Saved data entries
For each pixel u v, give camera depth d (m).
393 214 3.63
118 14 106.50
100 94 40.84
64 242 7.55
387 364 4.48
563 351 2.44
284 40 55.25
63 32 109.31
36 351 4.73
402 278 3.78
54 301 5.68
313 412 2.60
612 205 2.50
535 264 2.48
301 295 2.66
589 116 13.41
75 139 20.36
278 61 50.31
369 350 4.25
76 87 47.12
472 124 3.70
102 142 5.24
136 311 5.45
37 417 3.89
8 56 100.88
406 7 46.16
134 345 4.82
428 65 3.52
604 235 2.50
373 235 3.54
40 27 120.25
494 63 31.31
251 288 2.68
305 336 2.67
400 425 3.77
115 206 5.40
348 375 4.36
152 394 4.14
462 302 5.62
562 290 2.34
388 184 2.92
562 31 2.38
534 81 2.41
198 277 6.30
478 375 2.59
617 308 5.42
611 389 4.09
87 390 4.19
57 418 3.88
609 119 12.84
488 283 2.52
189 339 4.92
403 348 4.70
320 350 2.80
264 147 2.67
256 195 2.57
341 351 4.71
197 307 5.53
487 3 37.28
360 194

▶ Aim of the exercise: I need each line above reproduced exactly.

▶ Response to the exercise:
For each pixel u v, give camera depth d (m).
393 214 3.63
118 14 106.50
100 94 40.84
64 242 7.55
387 364 4.48
563 351 2.44
284 40 55.25
63 32 109.31
36 351 4.73
402 278 3.78
54 301 5.68
313 412 2.60
612 205 2.50
535 264 2.48
301 295 2.66
589 116 13.41
75 139 20.36
278 61 50.31
369 350 4.25
76 87 47.12
472 124 3.70
102 142 5.24
136 311 5.45
37 417 3.89
8 56 100.88
406 7 46.16
134 345 4.82
428 65 3.52
604 235 2.50
373 235 3.54
40 27 120.25
494 63 31.31
251 288 2.68
305 336 2.67
400 425 3.77
115 206 5.40
348 375 4.36
152 394 4.14
462 302 5.62
562 290 2.34
388 184 2.92
562 31 2.38
534 81 2.41
198 277 6.30
478 375 2.59
617 308 5.42
611 389 4.09
87 390 4.19
57 418 3.88
609 119 12.84
488 283 2.52
189 339 4.92
403 348 4.70
320 350 2.80
264 147 2.67
256 195 2.57
341 351 4.71
197 307 5.53
487 3 37.28
360 194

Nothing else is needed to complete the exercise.